[Opening INPUT RECORDS section]
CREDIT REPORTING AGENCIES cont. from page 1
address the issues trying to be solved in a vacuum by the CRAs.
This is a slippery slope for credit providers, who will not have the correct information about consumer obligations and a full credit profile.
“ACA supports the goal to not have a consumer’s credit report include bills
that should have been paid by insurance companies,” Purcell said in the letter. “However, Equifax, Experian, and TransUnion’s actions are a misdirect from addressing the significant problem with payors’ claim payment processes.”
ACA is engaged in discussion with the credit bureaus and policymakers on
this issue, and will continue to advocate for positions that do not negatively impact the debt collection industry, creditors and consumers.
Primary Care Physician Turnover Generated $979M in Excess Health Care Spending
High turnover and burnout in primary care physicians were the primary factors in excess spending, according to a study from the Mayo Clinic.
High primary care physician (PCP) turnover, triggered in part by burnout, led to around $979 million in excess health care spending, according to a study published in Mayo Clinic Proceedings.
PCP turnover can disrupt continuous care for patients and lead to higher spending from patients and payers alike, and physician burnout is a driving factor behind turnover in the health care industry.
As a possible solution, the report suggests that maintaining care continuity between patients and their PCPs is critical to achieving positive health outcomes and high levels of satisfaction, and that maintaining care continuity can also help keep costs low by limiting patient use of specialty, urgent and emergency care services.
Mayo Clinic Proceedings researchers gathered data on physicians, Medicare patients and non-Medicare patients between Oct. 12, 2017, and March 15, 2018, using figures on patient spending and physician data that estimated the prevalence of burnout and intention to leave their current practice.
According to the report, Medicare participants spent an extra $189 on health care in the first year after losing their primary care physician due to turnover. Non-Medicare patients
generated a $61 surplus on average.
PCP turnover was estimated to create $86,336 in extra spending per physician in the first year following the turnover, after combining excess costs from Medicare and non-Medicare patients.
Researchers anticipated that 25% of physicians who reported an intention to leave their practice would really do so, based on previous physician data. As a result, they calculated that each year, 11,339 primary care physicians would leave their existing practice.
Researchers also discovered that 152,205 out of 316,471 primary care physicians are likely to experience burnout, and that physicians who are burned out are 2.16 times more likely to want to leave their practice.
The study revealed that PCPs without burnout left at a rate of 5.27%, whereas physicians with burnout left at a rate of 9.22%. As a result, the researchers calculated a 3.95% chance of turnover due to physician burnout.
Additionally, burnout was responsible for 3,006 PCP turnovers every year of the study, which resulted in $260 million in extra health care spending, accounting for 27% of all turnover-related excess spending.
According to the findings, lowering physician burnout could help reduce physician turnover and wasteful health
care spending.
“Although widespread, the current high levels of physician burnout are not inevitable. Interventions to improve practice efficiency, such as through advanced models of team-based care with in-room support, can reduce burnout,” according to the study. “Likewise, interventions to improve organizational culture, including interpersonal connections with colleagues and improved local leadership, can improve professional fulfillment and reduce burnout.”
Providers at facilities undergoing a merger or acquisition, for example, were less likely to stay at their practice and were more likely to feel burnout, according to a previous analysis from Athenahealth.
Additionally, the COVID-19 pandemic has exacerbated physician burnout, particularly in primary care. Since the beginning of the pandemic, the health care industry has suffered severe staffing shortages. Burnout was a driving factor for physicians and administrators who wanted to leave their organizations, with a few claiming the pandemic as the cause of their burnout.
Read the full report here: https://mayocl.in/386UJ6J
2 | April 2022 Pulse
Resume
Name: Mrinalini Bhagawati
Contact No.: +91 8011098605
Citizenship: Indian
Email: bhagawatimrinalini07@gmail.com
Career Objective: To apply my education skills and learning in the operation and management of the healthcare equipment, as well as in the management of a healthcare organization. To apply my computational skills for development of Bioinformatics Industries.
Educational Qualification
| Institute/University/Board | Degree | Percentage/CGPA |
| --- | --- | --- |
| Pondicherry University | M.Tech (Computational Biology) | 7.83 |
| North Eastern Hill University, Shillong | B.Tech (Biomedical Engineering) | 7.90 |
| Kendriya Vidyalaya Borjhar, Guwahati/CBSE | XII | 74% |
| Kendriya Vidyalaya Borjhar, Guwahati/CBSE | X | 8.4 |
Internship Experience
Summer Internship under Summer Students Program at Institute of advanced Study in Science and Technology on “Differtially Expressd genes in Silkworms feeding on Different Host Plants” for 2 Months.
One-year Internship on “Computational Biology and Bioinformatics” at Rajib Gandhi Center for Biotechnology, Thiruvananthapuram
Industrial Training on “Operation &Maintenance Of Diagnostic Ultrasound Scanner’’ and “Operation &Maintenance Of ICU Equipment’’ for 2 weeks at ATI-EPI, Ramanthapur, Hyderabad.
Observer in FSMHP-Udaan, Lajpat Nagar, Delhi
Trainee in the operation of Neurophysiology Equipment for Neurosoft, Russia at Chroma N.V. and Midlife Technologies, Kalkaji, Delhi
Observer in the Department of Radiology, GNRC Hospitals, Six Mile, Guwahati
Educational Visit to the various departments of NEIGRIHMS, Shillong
[Closing INPUT RECORDS section]
● **EXERCISE PROMPT**
A single number is the whole answer: how many lines in the listing contain "Clinic"?

● **EXPECTED ANSWER**
3